Background: Endothelial cells (ECs) are prominent cell types governing vascular tone and homeostasis. Activation of ECs is the central pathophysiological process in the initiation of atherosclerosis (AS). Interferon signaling (IFN Type I and II) is activated in ECs under inflammatory conditions such as systemic lupus erythematosus and is implicated in EC activation. But the underlying mechanisms are still unknown. Through RNA sequencing and pathway analysis, we have identified TNIK, a Ste20 family of MAP kinases (MAP4K) to regulate IFN signaling in ECs.

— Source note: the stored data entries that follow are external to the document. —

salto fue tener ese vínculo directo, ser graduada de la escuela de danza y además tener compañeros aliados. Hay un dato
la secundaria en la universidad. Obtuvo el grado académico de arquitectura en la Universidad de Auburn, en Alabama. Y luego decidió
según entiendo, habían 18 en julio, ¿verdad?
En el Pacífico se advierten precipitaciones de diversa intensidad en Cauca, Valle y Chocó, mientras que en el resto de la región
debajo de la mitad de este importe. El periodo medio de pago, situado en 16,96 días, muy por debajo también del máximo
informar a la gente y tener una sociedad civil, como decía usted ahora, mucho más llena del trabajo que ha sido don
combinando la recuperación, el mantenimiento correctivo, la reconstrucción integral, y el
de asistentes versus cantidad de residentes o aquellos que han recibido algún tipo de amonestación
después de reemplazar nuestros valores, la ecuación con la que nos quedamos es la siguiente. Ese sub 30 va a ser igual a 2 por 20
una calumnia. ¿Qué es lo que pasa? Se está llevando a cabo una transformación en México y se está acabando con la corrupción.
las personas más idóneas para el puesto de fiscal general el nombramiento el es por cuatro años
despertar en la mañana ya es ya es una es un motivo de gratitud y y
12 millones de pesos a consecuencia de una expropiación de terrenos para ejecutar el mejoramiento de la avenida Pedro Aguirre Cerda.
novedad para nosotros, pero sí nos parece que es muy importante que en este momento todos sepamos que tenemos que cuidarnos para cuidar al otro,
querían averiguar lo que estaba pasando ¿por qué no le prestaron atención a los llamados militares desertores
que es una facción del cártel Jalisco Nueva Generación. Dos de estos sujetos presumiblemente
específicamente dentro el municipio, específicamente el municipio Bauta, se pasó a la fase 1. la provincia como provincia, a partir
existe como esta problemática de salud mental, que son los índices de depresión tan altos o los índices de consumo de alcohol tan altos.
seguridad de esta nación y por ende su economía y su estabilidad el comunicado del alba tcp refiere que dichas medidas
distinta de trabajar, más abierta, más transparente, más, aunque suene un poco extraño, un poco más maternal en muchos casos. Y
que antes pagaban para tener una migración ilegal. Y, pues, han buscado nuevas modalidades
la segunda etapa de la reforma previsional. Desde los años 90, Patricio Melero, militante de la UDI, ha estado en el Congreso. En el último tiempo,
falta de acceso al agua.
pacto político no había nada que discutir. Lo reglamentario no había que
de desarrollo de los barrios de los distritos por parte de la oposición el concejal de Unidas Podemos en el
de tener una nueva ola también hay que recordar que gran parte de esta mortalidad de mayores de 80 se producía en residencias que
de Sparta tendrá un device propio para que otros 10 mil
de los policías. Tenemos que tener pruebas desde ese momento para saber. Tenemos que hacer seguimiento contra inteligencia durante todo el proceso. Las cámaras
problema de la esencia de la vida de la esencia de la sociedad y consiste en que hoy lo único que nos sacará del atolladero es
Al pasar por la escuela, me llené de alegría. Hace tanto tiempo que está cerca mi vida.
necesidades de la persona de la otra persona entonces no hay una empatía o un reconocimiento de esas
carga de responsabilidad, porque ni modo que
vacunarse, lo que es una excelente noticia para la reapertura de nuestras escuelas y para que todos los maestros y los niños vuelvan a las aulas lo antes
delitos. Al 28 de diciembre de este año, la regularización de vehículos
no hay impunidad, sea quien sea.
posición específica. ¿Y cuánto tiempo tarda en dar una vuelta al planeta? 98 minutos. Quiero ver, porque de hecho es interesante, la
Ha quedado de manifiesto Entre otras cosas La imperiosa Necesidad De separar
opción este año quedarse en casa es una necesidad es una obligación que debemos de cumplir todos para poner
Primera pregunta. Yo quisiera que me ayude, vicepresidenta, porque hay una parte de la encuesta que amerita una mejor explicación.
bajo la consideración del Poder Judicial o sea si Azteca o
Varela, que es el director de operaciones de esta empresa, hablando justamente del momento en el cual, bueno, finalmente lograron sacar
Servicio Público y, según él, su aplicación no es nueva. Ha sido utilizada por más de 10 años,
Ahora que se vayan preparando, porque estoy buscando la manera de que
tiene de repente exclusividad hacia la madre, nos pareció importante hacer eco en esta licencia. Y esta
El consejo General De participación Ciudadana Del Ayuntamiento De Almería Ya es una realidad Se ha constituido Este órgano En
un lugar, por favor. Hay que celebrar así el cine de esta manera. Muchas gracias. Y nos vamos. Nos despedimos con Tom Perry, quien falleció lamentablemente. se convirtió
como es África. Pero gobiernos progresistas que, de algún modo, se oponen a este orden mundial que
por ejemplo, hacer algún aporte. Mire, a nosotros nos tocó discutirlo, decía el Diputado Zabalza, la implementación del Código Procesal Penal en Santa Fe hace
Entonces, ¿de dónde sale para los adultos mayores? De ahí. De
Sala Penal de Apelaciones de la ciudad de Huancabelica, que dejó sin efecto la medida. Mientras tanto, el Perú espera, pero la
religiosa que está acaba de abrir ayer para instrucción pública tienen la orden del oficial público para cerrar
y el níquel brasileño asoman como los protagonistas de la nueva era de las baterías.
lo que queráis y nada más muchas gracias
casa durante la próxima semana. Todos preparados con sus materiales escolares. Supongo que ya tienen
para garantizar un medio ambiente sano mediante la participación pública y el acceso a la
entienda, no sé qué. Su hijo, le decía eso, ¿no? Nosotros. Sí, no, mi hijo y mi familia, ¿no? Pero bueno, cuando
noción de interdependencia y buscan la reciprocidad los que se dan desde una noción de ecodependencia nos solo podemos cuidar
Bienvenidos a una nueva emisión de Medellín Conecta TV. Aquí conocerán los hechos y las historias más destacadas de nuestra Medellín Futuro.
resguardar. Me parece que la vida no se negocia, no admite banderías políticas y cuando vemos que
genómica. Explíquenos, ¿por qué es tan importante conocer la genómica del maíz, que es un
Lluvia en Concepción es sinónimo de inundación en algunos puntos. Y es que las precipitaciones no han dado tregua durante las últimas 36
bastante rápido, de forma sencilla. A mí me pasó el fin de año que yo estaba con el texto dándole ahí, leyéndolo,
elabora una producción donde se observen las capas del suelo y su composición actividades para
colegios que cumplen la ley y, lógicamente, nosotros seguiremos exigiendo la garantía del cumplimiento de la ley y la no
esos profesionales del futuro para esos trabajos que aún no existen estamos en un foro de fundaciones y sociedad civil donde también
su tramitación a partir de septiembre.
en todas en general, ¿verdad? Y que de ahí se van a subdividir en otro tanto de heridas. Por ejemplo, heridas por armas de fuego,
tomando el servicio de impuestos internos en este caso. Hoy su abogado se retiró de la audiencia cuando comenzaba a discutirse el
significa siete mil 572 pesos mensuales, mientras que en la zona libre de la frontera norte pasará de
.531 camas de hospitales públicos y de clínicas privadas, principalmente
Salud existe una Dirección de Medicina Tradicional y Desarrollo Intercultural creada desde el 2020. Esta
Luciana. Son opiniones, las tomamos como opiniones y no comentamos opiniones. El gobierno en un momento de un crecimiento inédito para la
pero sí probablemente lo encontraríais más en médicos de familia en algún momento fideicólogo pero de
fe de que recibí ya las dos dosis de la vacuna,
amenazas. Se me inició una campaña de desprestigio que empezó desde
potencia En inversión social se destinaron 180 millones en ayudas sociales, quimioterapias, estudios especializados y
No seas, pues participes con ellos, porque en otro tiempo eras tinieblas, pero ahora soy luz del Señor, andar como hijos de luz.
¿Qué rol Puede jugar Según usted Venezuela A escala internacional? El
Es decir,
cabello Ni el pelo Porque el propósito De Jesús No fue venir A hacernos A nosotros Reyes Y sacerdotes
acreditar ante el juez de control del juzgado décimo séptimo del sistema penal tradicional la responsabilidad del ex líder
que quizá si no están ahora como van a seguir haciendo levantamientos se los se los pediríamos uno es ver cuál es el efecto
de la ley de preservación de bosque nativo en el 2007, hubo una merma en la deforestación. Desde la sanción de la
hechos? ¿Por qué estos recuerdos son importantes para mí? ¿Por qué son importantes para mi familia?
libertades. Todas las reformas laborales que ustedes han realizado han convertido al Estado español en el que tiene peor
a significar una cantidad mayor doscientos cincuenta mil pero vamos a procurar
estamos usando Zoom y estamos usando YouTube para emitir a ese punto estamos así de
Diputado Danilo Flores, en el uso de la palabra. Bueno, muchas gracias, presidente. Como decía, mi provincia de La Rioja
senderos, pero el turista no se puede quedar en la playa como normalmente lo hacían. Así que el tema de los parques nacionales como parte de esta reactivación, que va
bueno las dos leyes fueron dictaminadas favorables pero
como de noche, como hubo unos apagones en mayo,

Our study is the first to report the role and function of TNIK in IFN signaling and EC activation. Hypothesis: TNIK regulates IFNs through STAT mediated signaling and downstream interferon stimulated gene (ISG) sets Methods: Cultured Human aortic endothelial cells (HAECs) were treated with control or TNIK-targeted siRNA. Later cells were subjected to static, laminar or disturbed flow conditions. Total RNA was isolated and sequenced by mRNA-seq. The differential expression data were analyzed using CLC genomics and Ingenuity Pathway Analysis (IPA). Western blotting and qRT-PCR were performed to validate STAT activation and interferon stimulated genes (ISGs) Results: We found >450 genes differentially expressed in siTNIK vs siCTRL treated ECs (fold change>2, FDR<0.05). IPA revealed that under static (ST) and disturbed flow (DF) conditions TNIK depletion lead to inhibition IFN and upregulation of eukaryotic transcription elongation factor signaling (eIF2). In addition, under DF, TNIK depletion lead to downregulation of hyperctokinemia/hyperchemokinemia. Validation through western blotting and qRT-PCR confirmed that TNIK regulates STAT expression and IFN stimulated target genes. Conclusions: Our study elucidates the unique role of TNIK in regulating STAT mediated IFN signaling and subsequent ISGs in ECs.